◆ Aufgabe 1 ◆
Erklären Sie in ein bis drei Sätzen, warum das Wort „cool“ laut dem Text über Sprachmoden in den Neunzigerjahren wieder benutzt werden konnte.
◆ Aufgabe 2 ◆
Beantworten Sie zum Text über Sprachmoden kurz folgende Fragen:
(a) Vor wie vielen Jahren bürgerte sich das Wort „sexy“ in Medienkreisen für Ideen ein?
(b) Wem erklärt man laut Text, warum ein bestimmtes Thema in die Zeitung sollte?
(c) Wer fand Anfang der Achtzigerjahre alles cool, was ihm gefiel?
◆ Aufgabe 3 ◆
Schreiben Sie den Text über Sprachmoden im Anschluss an seinen letzten Satz weiter.

◆ Seitenausschnitt ◆
-*-*-

Sprache als Schlaghose

Auch Sprache ist wechselnden Moden unterworfen. Worte kommen und gehen, und das ist sehr „sexy“

Möchten Sie sich wichtig tun? Sie können das, indem Sie das Wort „sexy“ benutzen. Nicht, um einen Menschen zu beschreiben, sondern einen Gedanken oder einen Gegenstand. In Medienkreisen zum Beispiel bürgerte sich das Wort „sexy“ vor zwei Jahren für Ideen ein. Wenn man einem Redakteur erklären möchte, warum ein bestimmtes Thema in die Zeitung sollte, sagt man einfach: „Das Thema ist sexy.“ Übersetzung: „Das Thema interessiert gerade viele Leser“, aber „sexy“ hört sich cooler an.

Auch das Wort „cool“ war mal angesagt. Nachdem Anfang der Achtzigerjahre die Jugendlichen alles cool fanden, was ihnen gefiel, verschwand das Wort erst mal wieder von der Bildfläche. In den Neunzigern tauchte es wieder auf: mit der Retro-Aura war es wieder benutzbar geworden. Aber auch Retro-Wellen verschwinden wieder.

-*-*-

◆ Datenauszug ◆
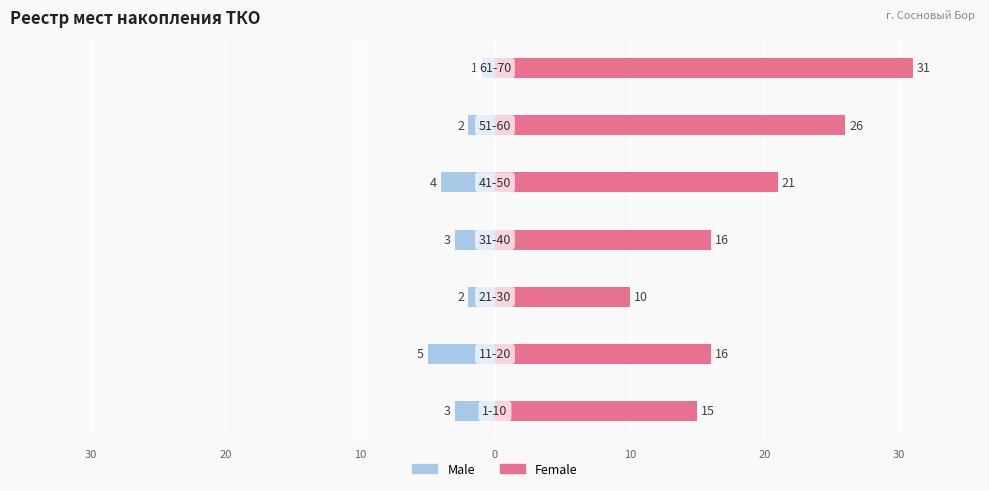

How many data points in Female are above 16?

3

-*-*-

◆ Lösungsfeld 1 ◆
Das Wort „cool“ war in den Neunzigerjahren mit der Retro-Aura wieder benutzbar geworden. Zuvor war es, nachdem Jugendliche Anfang der Achtzigerjahre alles cool gefunden hatten, was ihnen gefiel, erst einmal von der Bildfläche verschwunden.

◆ Lösungsfeld 2 ◆
(a) Vor zwei Jahren.
(b) Einem Redakteur.
(c) Die Jugendlichen.

◆ Lösungsfeld 3 ◆
Sprache ist wie Kleidung: Man kann sich mit ihr schmücken oder Gruppenzugehörigkeit signalisieren. Und Mode spielt dabei eine große Rolle. So ist es schon seit vielen Jahren schick, das Wort „Diskurs“ statt „Diskussion“ zu benutzen. Ein Dauerbrenner wie Haare mit Gel. Beides eine Verirrung. Das Wort „geil“ als universelles Qualifizierungsattribut ist hingegen schon lange tot wie grün gefärbte Jeans und wartet auf eine Renaissance.

Wenn Sie Avantgarde sein wollen, sollten Sie Trends selbst setzen. Finden Sie einfach etwas wieder „astrein“. Oder tragen Sie Streifenhosen. Sie können sich auch unschuldige Wörter leihen, um sie ganz neu aufzuladen, wie mal geschehen mit „erster Sahne“ oder „voll Banane“.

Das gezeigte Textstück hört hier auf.